Edit (after you gave a concrete example of what you're were trying to do)

There is no need to define complex macros for what you're after. You can use \pgfmathanglebetweenpoints as in the following example.

\documentclass{standalone}

\usepackage{tikz}

\usetikzlibrary{intersections}

\begin{document}
\begin{tikzpicture}
  \coordinate (Origin) at (0,0);
  \coordinate (Xaxis) at (1,0);
  % Note: the minimum size is the diameter, so radius = .5cm
  \node [shape=circle,draw,minimum size=1cm,red] (C) {};
  \node at (0.8,1.5) [shape=rectangle,draw,blue] (P) {P};
  \path [name path=P--C] (P) -- (C);
  \path [name path=Rim] (0,0) circle(0.6cm);
  \path [name intersections={of=P--C and Rim}];
  % This stores in \pgfmathresult the angle between \vec{Origin
  % intersection-1} and the x-axis
  \pgfmathanglebetweenpoints{%
    \pgfpointanchor{Origin}{center}}{%
    \pgfpointanchor{intersection-1}{center}}
  \let\myendresult\pgfmathresult
  \path [draw] (intersection-1) arc[start angle=\myendresult,delta
    angle=-40,radius=0.6cm]; 
  \path [draw] (intersection-1) arc[start angle=\myendresult,delta
    angle=40,radius=0.6cm]; 
  \path [draw] (P) -- (intersection-1);
\end{tikzpicture}
\end{document}

Original answer

You can give a try to the macros below. You can get the sine, the cosine and the angle with a relatively high accuracy (it uses the fpu library). Note that the mark angle decoration is just here to draw the picture, not for computing the angles. But you will find another way to compute an angle in pgf: \pgfmathanglebetweenpoints (it defines \pgfmathresult to be equal to the angle between the x-axis and the line defined by the two points).

**SHORT PROBLEM:**
Answer these questions from the TikZ answer above, one per line:
1. What minimum size is set for the red circle node?
2. What radius is given to the circle path named Rim?
3. Which library do the macros in the original answer use?
The records that follow come from a different source than the TikZ answer.

**PROVIDED RECORDS:**
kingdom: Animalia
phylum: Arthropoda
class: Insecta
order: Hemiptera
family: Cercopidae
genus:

**TASK OUTPUT:**
1. 1cm
2. 0.6cm
3. The fpu library